■ AIM OF THE EXERCISE
Retype the lines below exactly, from the line with "Document page, 1500x844 pixels." through the line with "picture [1292, 0, 1423, 130]", including both of those lines and no others.

■ RECORDED DATA
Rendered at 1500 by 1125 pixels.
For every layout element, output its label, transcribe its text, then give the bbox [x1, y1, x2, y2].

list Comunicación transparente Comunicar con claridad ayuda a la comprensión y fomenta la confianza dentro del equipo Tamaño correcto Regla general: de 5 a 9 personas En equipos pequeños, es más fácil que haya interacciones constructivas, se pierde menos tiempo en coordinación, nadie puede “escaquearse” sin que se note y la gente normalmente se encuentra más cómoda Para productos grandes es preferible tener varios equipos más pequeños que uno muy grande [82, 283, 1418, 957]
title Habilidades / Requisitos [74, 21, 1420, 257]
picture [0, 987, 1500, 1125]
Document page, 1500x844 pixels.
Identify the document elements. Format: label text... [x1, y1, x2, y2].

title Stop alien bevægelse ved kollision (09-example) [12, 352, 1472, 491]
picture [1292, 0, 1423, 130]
--
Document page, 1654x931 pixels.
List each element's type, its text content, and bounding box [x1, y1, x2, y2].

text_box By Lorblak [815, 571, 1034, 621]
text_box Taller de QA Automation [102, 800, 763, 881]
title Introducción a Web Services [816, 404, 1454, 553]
==
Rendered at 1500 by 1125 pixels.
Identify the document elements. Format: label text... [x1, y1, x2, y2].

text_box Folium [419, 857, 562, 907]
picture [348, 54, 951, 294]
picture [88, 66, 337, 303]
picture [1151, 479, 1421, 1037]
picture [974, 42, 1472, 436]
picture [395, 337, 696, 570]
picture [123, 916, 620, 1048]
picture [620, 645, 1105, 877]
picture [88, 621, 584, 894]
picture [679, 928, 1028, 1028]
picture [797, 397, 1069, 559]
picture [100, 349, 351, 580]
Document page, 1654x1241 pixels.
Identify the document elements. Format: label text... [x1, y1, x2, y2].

■ REPLY TO THE EXERCISE
Document page, 1500x844 pixels.
Identify the document elements. Format: label text... [x1, y1, x2, y2].

title Stop alien bevægelse ved kollision (09-example) [12, 352, 1472, 491]
picture [1292, 0, 1423, 130]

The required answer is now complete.